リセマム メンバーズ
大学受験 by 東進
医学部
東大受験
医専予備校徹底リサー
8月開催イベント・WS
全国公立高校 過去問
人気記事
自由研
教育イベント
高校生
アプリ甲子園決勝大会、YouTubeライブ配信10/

---+---

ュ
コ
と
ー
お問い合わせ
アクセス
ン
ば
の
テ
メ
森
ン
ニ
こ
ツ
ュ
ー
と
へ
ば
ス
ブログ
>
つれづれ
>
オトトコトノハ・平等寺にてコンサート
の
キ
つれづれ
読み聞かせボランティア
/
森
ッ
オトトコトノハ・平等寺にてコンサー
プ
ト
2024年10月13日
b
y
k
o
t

---+---

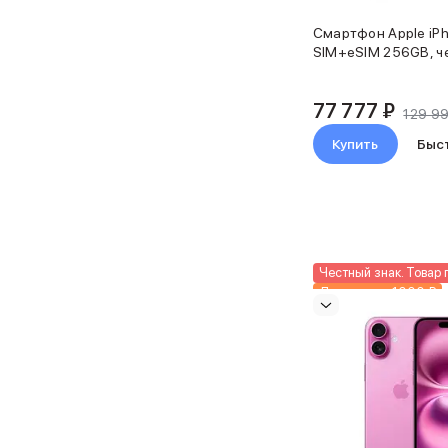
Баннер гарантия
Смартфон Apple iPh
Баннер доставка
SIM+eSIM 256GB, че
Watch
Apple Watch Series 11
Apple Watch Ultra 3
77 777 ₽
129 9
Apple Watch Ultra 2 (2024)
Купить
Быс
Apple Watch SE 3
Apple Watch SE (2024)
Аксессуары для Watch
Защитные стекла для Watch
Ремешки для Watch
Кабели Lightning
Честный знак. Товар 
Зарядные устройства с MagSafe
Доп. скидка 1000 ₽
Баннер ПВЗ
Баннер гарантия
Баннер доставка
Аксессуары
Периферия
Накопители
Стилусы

---+---

### WRITTEN TASK
Tally the lines above with "Ultra", please; number only.

### COMPLETED TASK
2